** Opening Supplied data block **

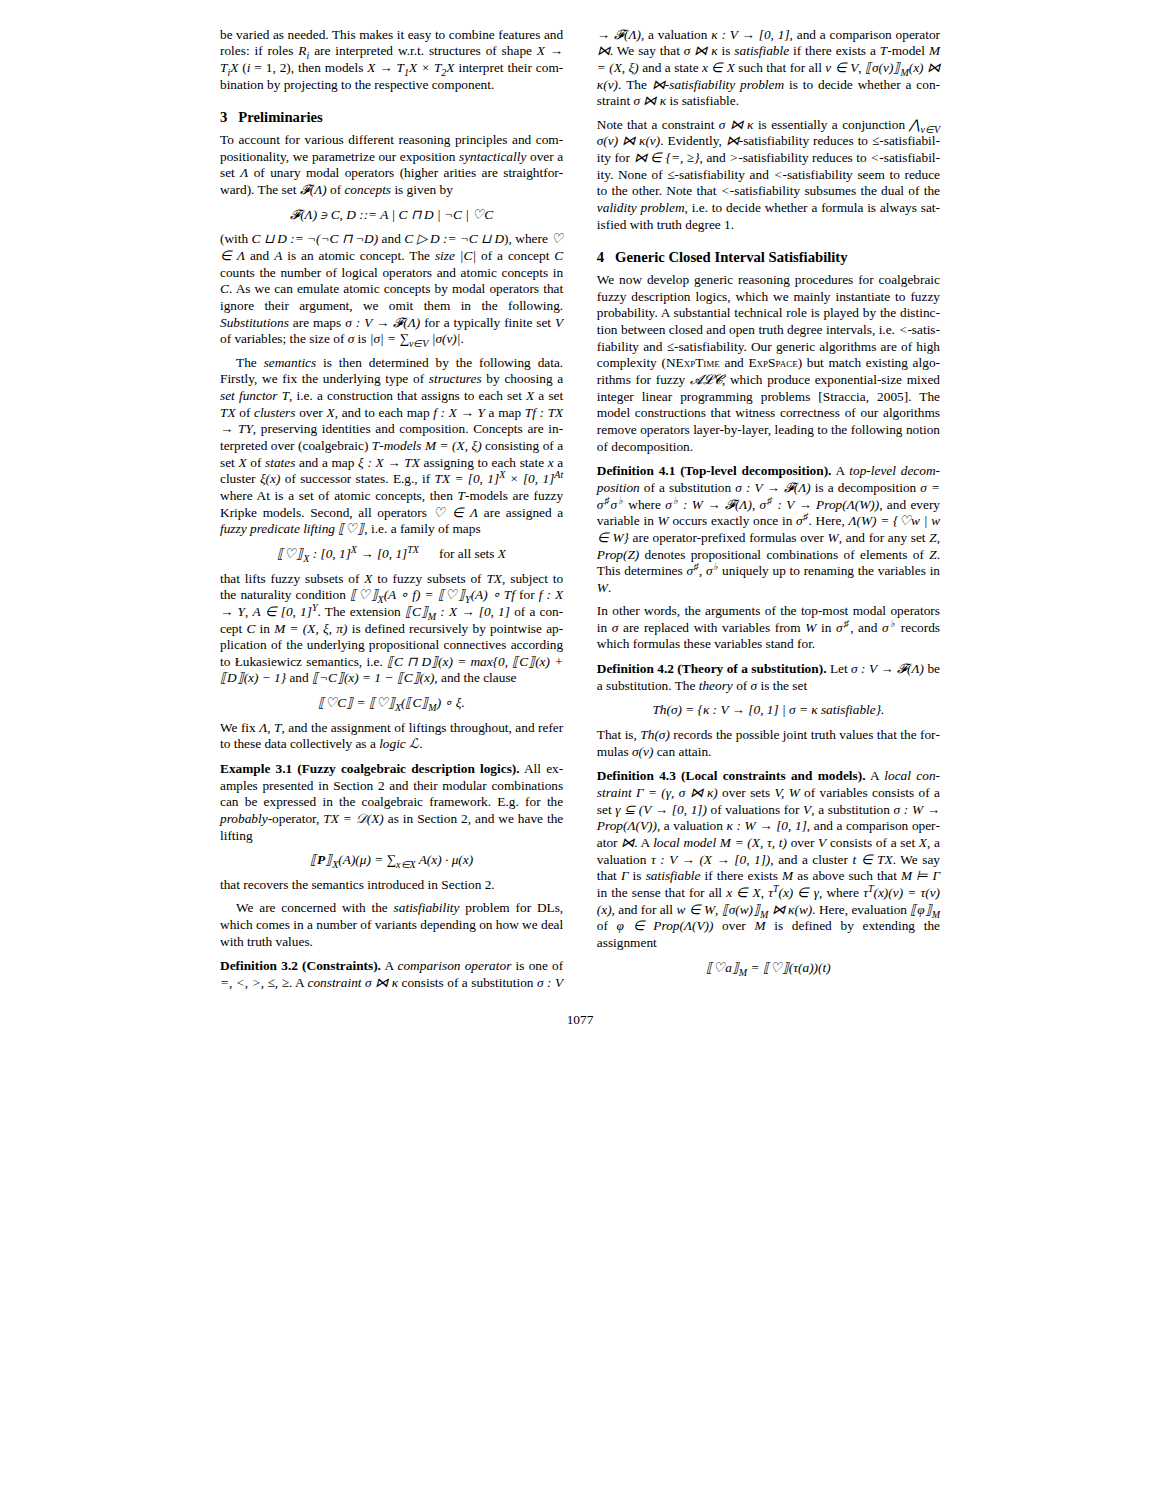be varied as needed. This makes it easy to combine features and roles: if roles Ri are interpreted w.r.t. structures of shape X → TiX (i = 1, 2), then models X → T1X × T2X interpret their combination by projecting to the respective component.
3 Preliminaries
To account for various different reasoning principles and compositionality, we parametrize our exposition syntactically over a set Λ of unary modal operators (higher arities are straightforward). The set 𝓕(Λ) of concepts is given by
𝓕(Λ) ∋ C, D ::= A | C ⊓ D | ¬C | ♡C
(with C ⊔ D := ¬(¬C ⊓ ¬D) and C ▷ D := ¬C ⊔ D), where ♡ ∈ Λ and A is an atomic concept. The size |C| of a concept C counts the number of logical operators and atomic concepts in C. As we can emulate atomic concepts by modal operators that ignore their argument, we omit them in the following. Substitutions are maps σ : V → 𝓕(Λ) for a typically finite set V of variables; the size of σ is |σ| = ∑v∈V |σ(v)|.
The semantics is then determined by the following data. Firstly, we fix the underlying type of structures by choosing a set functor T, i.e. a construction that assigns to each set X a set TX of clusters over X, and to each map f : X → Y a map Tf : TX → TY, preserving identities and composition. Concepts are interpreted over (coalgebraic) T-models M = (X, ξ) consisting of a set X of states and a map ξ : X → TX assigning to each state x a cluster ξ(x) of successor states. E.g., if TX = [0, 1]X × [0, 1]At where At is a set of atomic concepts, then T-models are fuzzy Kripke models. Second, all operators ♡ ∈ Λ are assigned a fuzzy predicate lifting ⟦♡⟧, i.e. a family of maps
⟦♡⟧X : [0, 1]X → [0, 1]TX for all sets X
that lifts fuzzy subsets of X to fuzzy subsets of TX, subject to the naturality condition ⟦♡⟧X(A ∘ f) = ⟦♡⟧Y(A) ∘ Tf for f : X → Y, A ∈ [0, 1]Y. The extension ⟦C⟧M : X → [0, 1] of a concept C in M = (X, ξ, π) is defined recursively by pointwise application of the underlying propositional connectives according to Łukasiewicz semantics, i.e. ⟦C ⊓ D⟧(x) = max{0, ⟦C⟧(x) + ⟦D⟧(x) − 1} and ⟦¬C⟧(x) = 1 − ⟦C⟧(x), and the clause
⟦♡C⟧ = ⟦♡⟧X(⟦C⟧M) ∘ ξ.
We fix Λ, T, and the assignment of liftings throughout, and refer to these data collectively as a logic ℒ.
Example 3.1 (Fuzzy coalgebraic description logics). All examples presented in Section 2 and their modular combinations can be expressed in the coalgebraic framework. E.g. for the probably-operator, TX = 𝒟(X) as in Section 2, and we have the lifting
⟦P⟧X(A)(μ) = ∑x∈X A(x) · μ(x)
that recovers the semantics introduced in Section 2.
We are concerned with the satisfiability problem for DLs, which comes in a number of variants depending on how we deal with truth values.
Definition 3.2 (Constraints). A comparison operator is one of =, <, >, ≤, ≥. A constraint σ ⋈ κ consists of a substitution σ : V → 𝓕(Λ), a valuation κ : V → [0, 1], and a comparison operator ⋈. We say that σ ⋈ κ is satisfiable if there exists a T-model M = (X, ξ) and a state x ∈ X such that for all v ∈ V, ⟦σ(v)⟧M(x) ⋈ κ(v). The ⋈-satisfiability problem is to decide whether a constraint σ ⋈ κ is satisfiable.
Note that a constraint σ ⋈ κ is essentially a conjunction ⋀v∈V σ(v) ⋈ κ(v). Evidently, ⋈-satisfiability reduces to ≤-satisfiability for ⋈ ∈ {=, ≥}, and >-satisfiability reduces to <-satisfiability. None of ≤-satisfiability and <-satisfiability seem to reduce to the other. Note that <-satisfiability subsumes the dual of the validity problem, i.e. to decide whether a formula is always satisfied with truth degree 1.
4 Generic Closed Interval Satisfiability
We now develop generic reasoning procedures for coalgebraic fuzzy description logics, which we mainly instantiate to fuzzy probability. A substantial technical role is played by the distinction between closed and open truth degree intervals, i.e. <-satisfiability and ≤-satisfiability. Our generic algorithms are of high complexity (NExpTime and ExpSpace) but match existing algorithms for fuzzy 𝓐𝓛𝓒, which produce exponential-size mixed integer linear programming problems [Straccia, 2005]. The model constructions that witness correctness of our algorithms remove operators layer-by-layer, leading to the following notion of decomposition.
Definition 4.1 (Top-level decomposition). A top-level decomposition of a substitution σ : V → 𝓕(Λ) is a decomposition σ = σ♯σ♭ where σ♭ : W → 𝓕(Λ), σ♯ : V → Prop(Λ(W)), and every variable in W occurs exactly once in σ♯. Here, Λ(W) = {♡w | w ∈ W} are operator-prefixed formulas over W, and for any set Z, Prop(Z) denotes propositional combinations of elements of Z. This determines σ♯, σ♭ uniquely up to renaming the variables in W.
In other words, the arguments of the top-most modal operators in σ are replaced with variables from W in σ♯, and σ♭ records which formulas these variables stand for.
Definition 4.2 (Theory of a substitution). Let σ : V → 𝓕(Λ) be a substitution. The theory of σ is the set
Th(σ) = {κ : V → [0, 1] | σ = κ satisfiable}.
That is, Th(σ) records the possible joint truth values that the formulas σ(v) can attain.
Definition 4.3 (Local constraints and models). A local constraint Γ = (γ, σ ⋈ κ) over sets V, W of variables consists of a set γ ⊆ (V → [0, 1]) of valuations for V, a substitution σ : W → Prop(Λ(V)), a valuation κ : W → [0, 1], and a comparison operator ⋈. A local model M = (X, τ, t) over V consists of a set X, a valuation τ : V → (X → [0, 1]), and a cluster t ∈ TX. We say that Γ is satisfiable if there exists M as above such that M ⊨ Γ in the sense that for all x ∈ X, τT(x) ∈ γ, where τT(x)(v) = τ(v)(x), and for all w ∈ W, ⟦σ(w)⟧M ⋈ κ(w). Here, evaluation ⟦φ⟧M of φ ∈ Prop(Λ(V)) over M is defined by extending the assignment
⟦♡a⟧M = ⟦♡⟧(τ(a))(t)
1077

** Closing Supplied data block **

Your objective: Only the lines above from the line with "Note that a" to the line with "4 Generic Closed Interval Satisfiability", those two lines included, should be reproduced exactly.

Task output:
Note that a constraint σ ⋈ κ is essentially a conjunction ⋀v∈V σ(v) ⋈ κ(v). Evidently, ⋈-satisfiability reduces to ≤-satisfiability for ⋈ ∈ {=, ≥}, and >-satisfiability reduces to <-satisfiability. None of ≤-satisfiability and <-satisfiability seem to reduce to the other. Note that <-satisfiability subsumes the dual of the validity problem, i.e. to decide whether a formula is always satisfied with truth degree 1.
4 Generic Closed Interval Satisfiability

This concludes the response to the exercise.